--- SUPPLIED ENTRIES ---

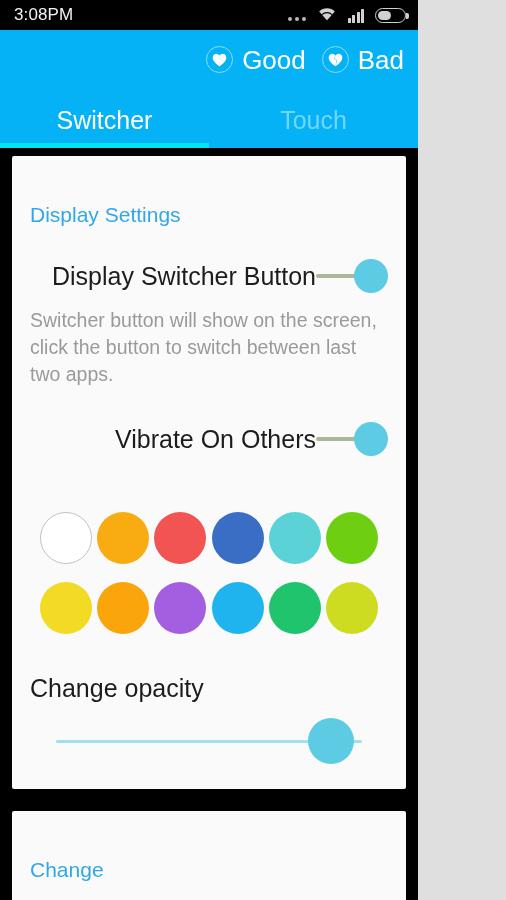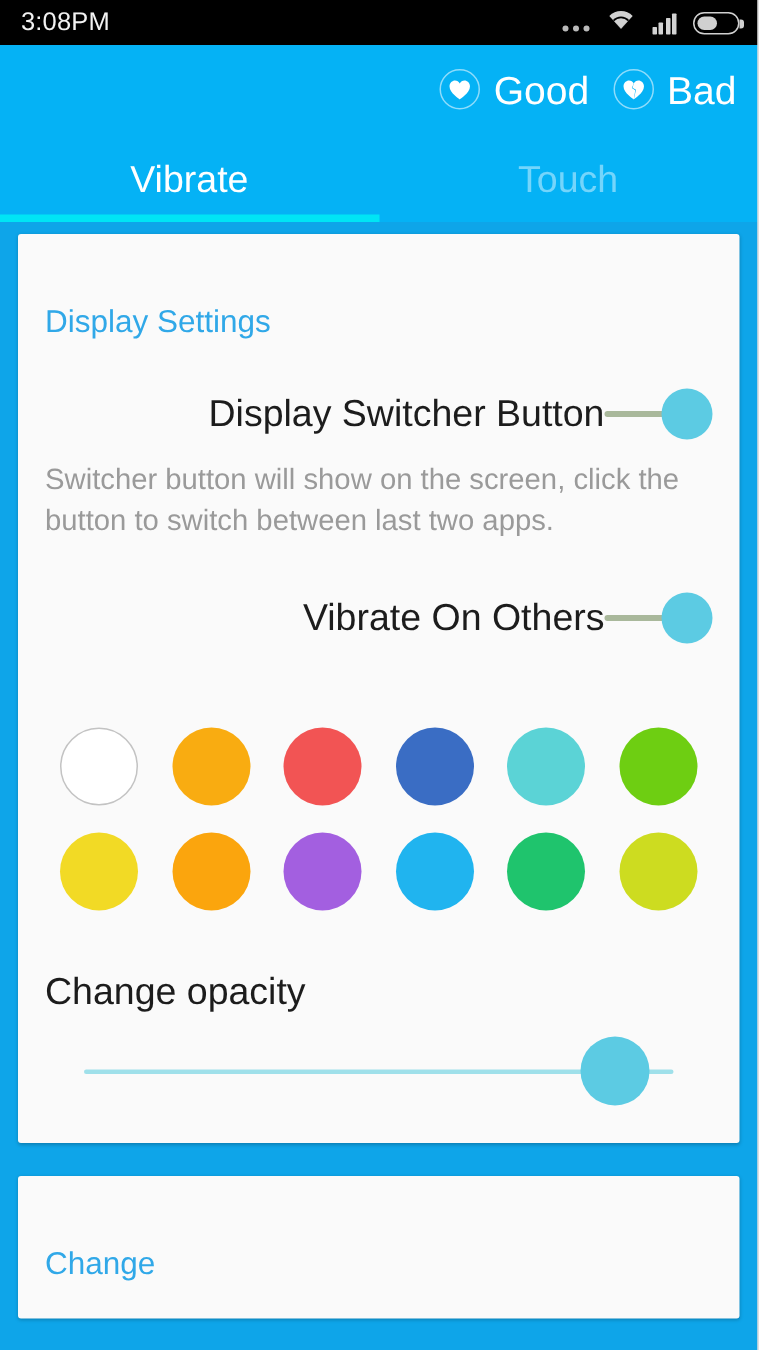"3:08PM" .phone { width: 505px -> 418px }
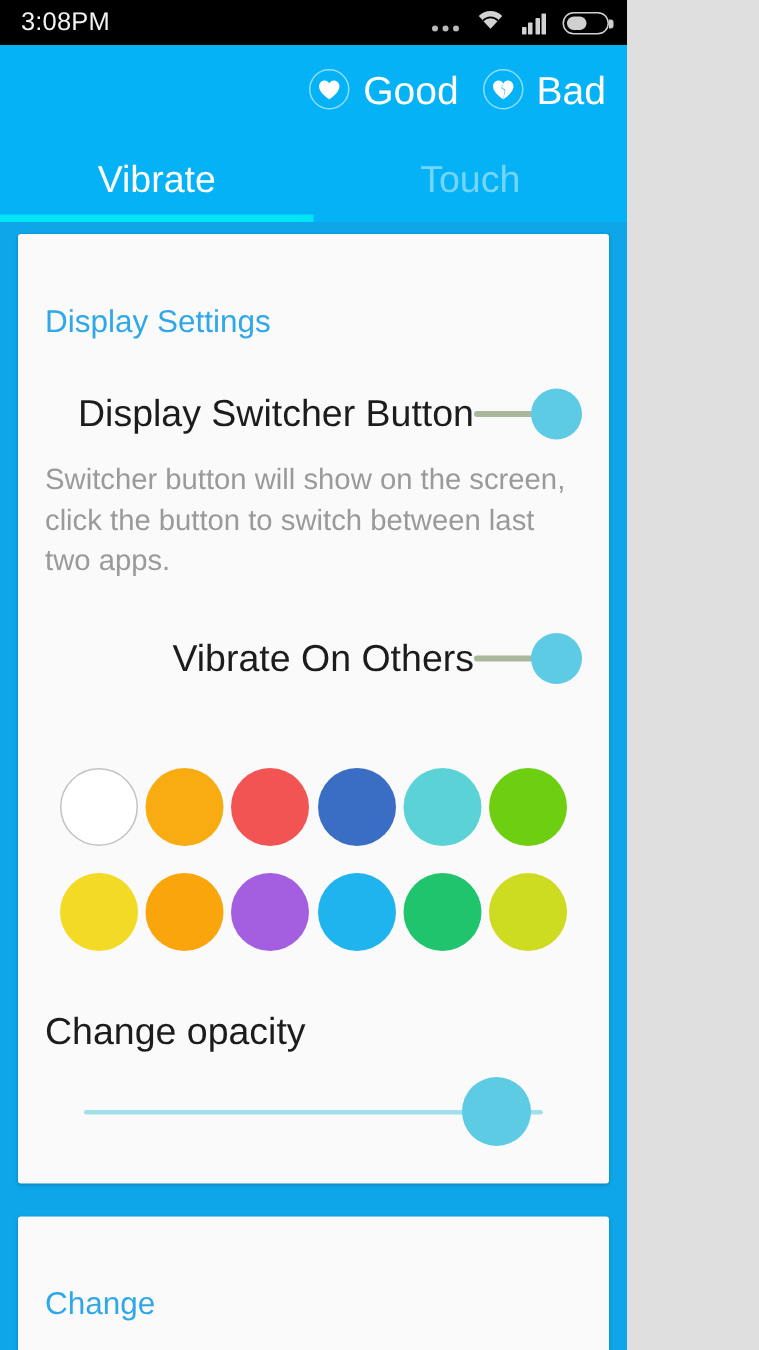"Vibrate" span { text: Vibrate -> Switcher }
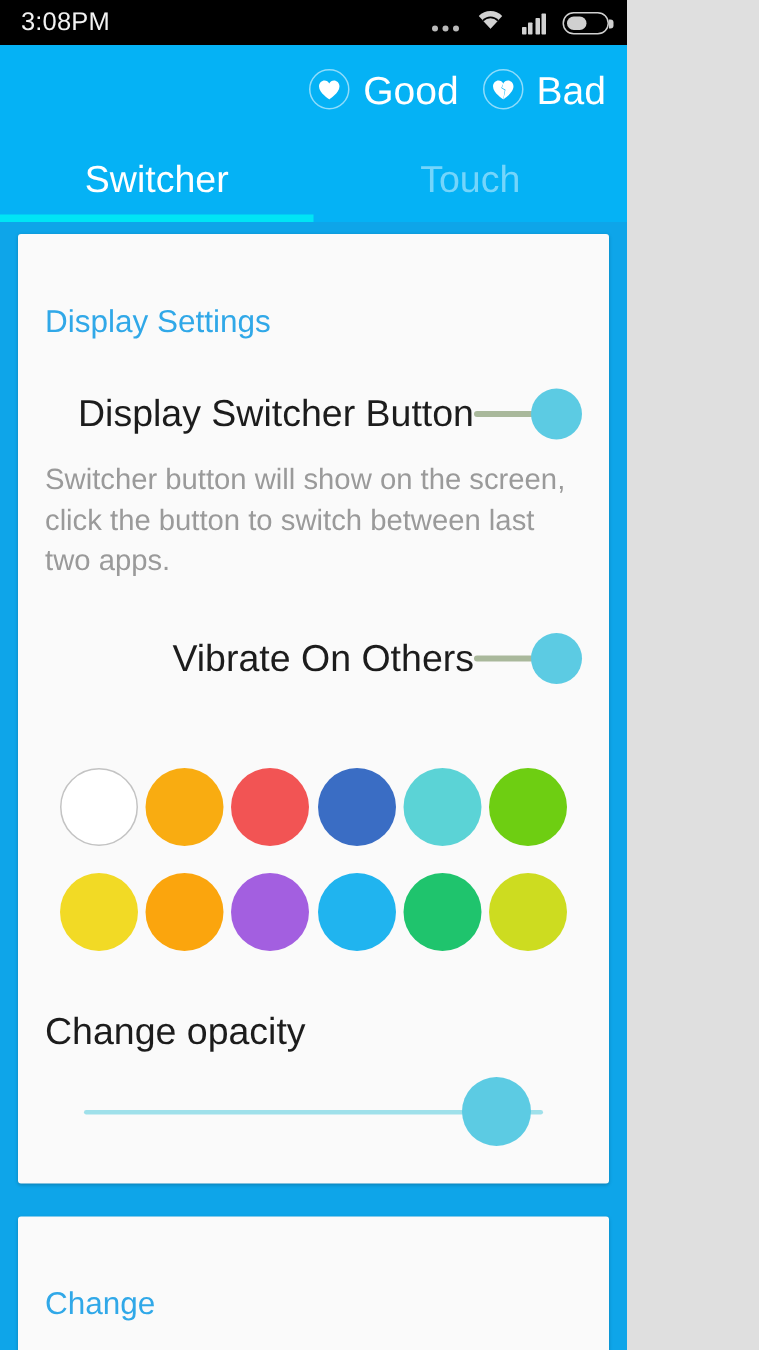"Display Settings" .content { background: #0ea5e9 -> #000000 }
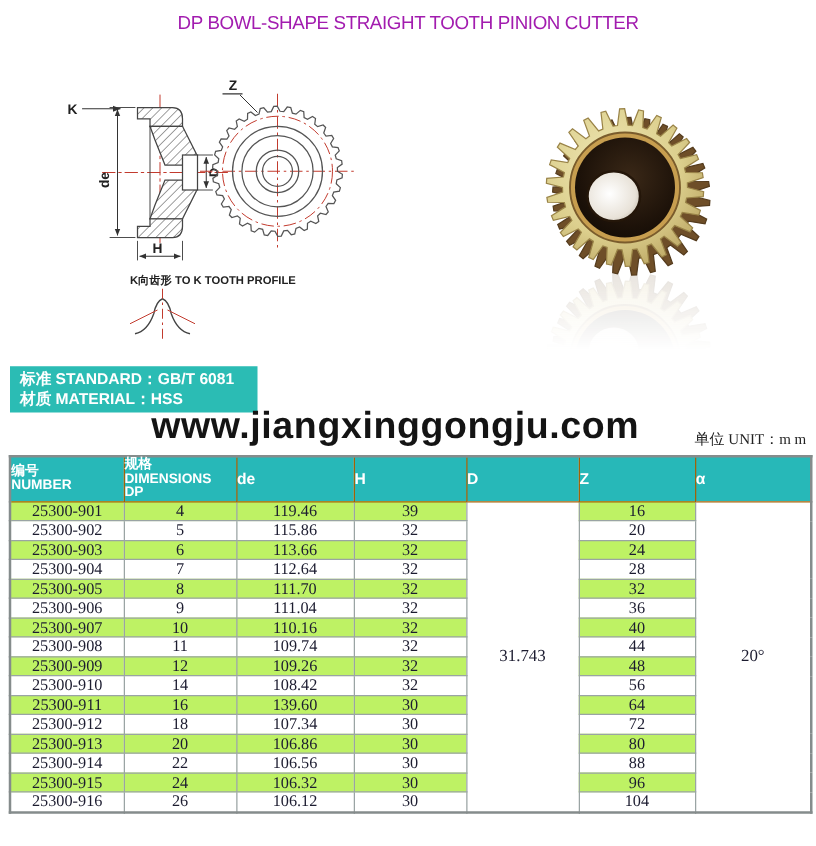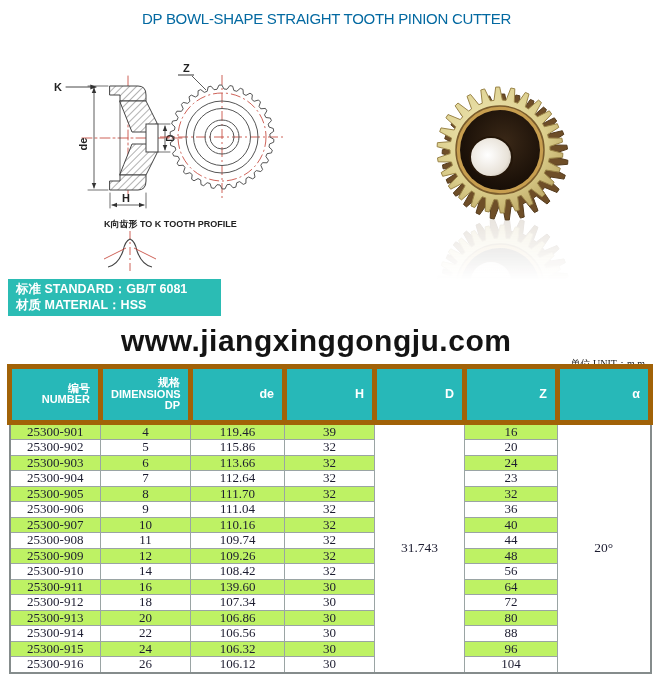"DP BOWL-SHAPE STRAIGHT TOOTH PINION" .title-en { color: #0369a1 -> #a21caf }
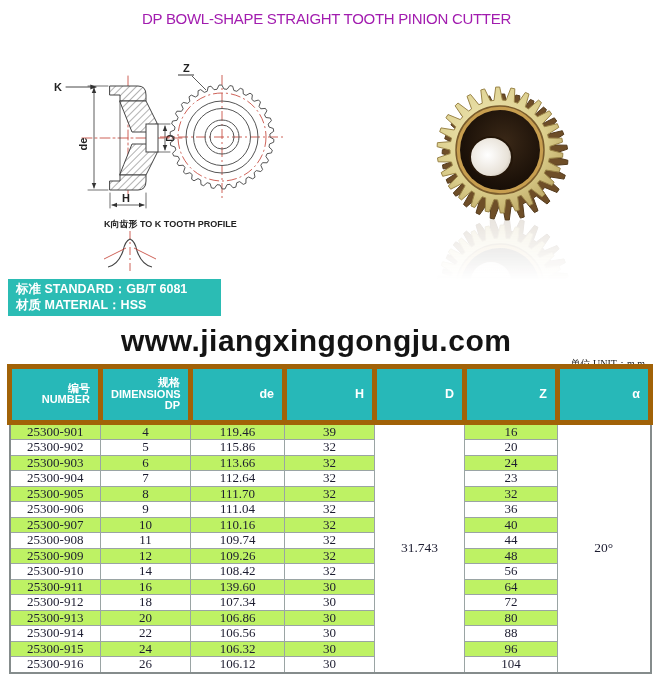"标准 STANDARD：GB/T 6081" .spec-box { padding: 2px 15px 2px 8px -> 2px 0 2px 8px; top: 279px -> 293px }
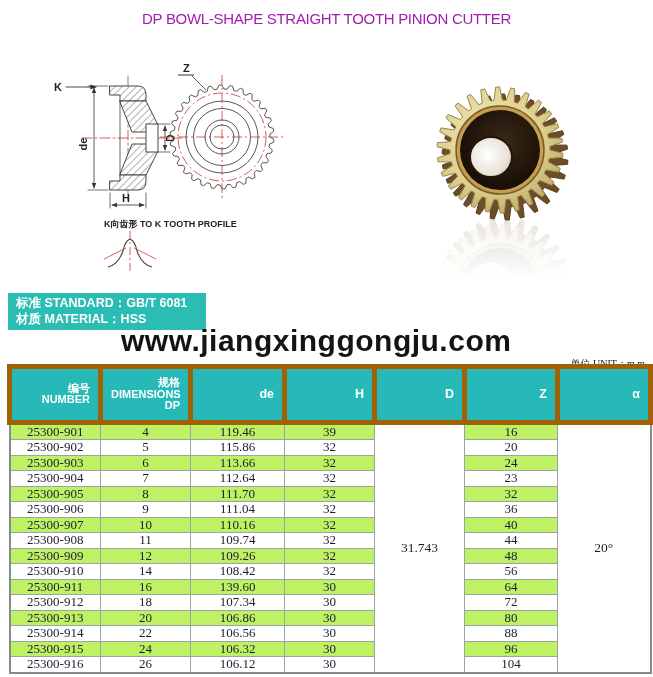"单位 UNIT：m m" .unit-label { font-size: 10px -> 12px; margin-top: 14px -> none }
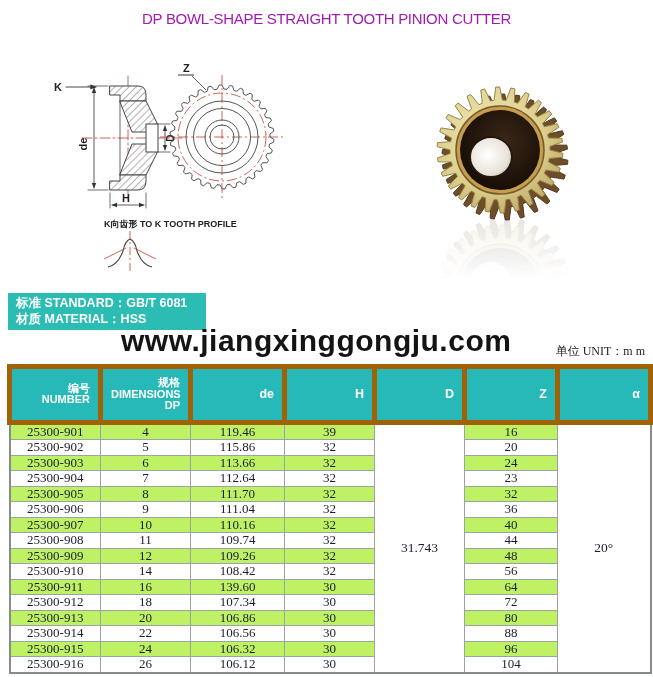"编号" th { border: 5px solid #a16207 -> 1px solid #a16207; padding: 8px -> 0; text-align: right -> left }
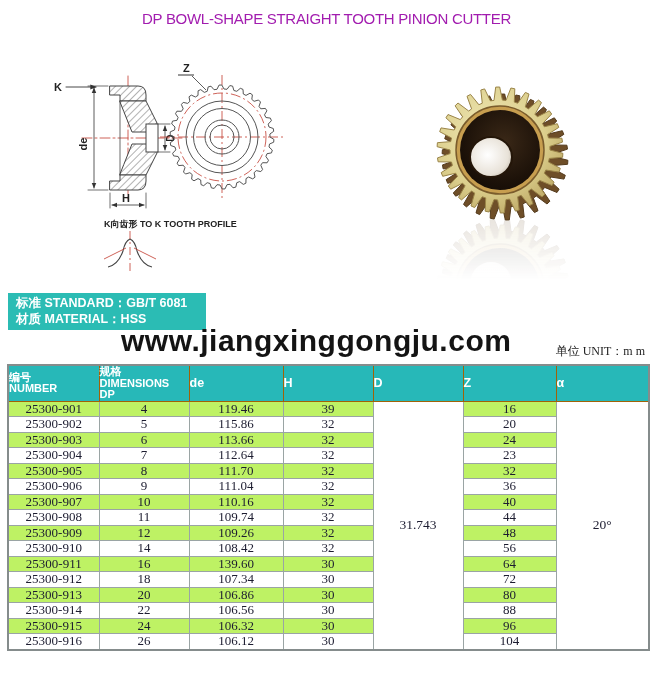"23" td { text: 23 -> 28 }
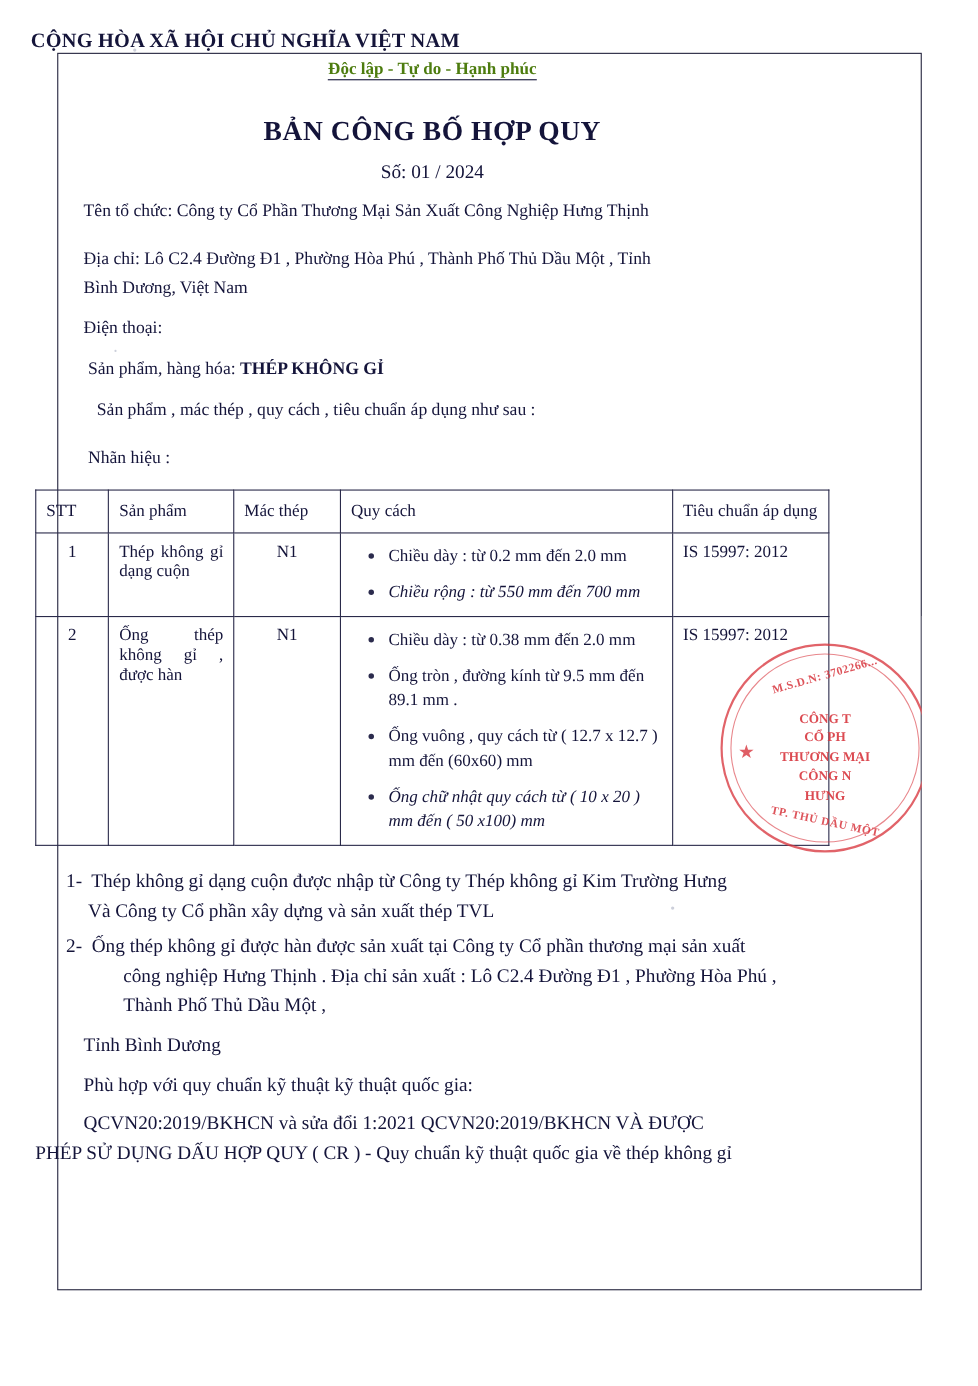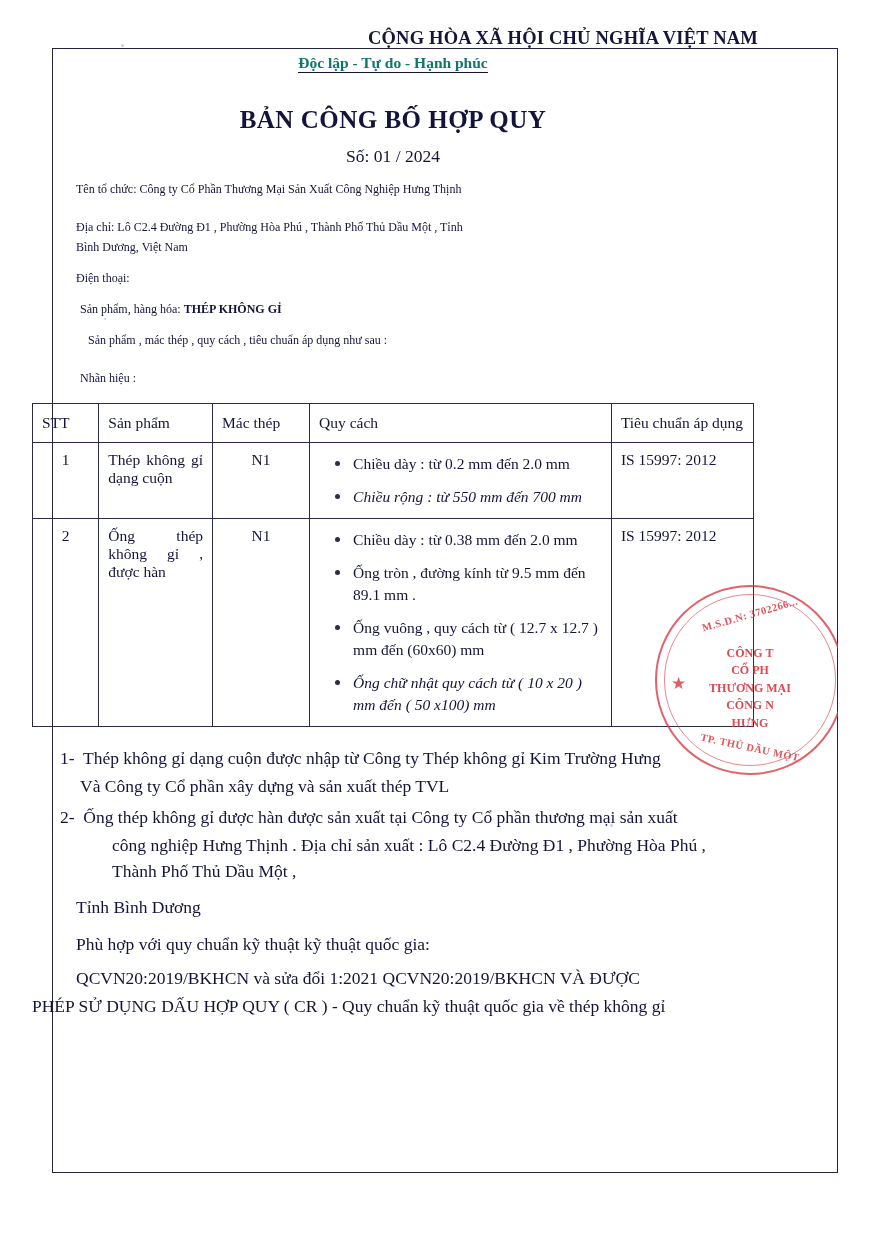"CỘNG HÒA XÃ HỘI CHỦ" .national-header { text-align: right -> left }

--- WORK INSTRUCTIONS ---
Copy out the material exactly as it stands, though no picture should appear in the copy.

--- RESPONSE TO THE TASK ---
"3:08PM" .phone { width: 505px -> 418px }
"Vibrate" span { text: Vibrate -> Switcher }
"Display Settings" .content { background: #0ea5e9 -> #000000 }
"DP BOWL-SHAPE STRAIGHT TOOTH PINION" .title-en { color: #0369a1 -> #a21caf }
"标准 STANDARD：GB/T 6081" .spec-box { padding: 2px 15px 2px 8px -> 2px 0 2px 8px; top: 279px -> 293px }
"单位 UNIT：m m" .unit-label { font-size: 10px -> 12px; margin-top: 14px -> none }
"编号" th { border: 5px solid #a16207 -> 1px solid #a16207; padding: 8px -> 0; text-align: right -> left }
"23" td { text: 23 -> 28 }
"CỘNG HÒA XÃ HỘI CHỦ" .national-header { text-align: right -> left }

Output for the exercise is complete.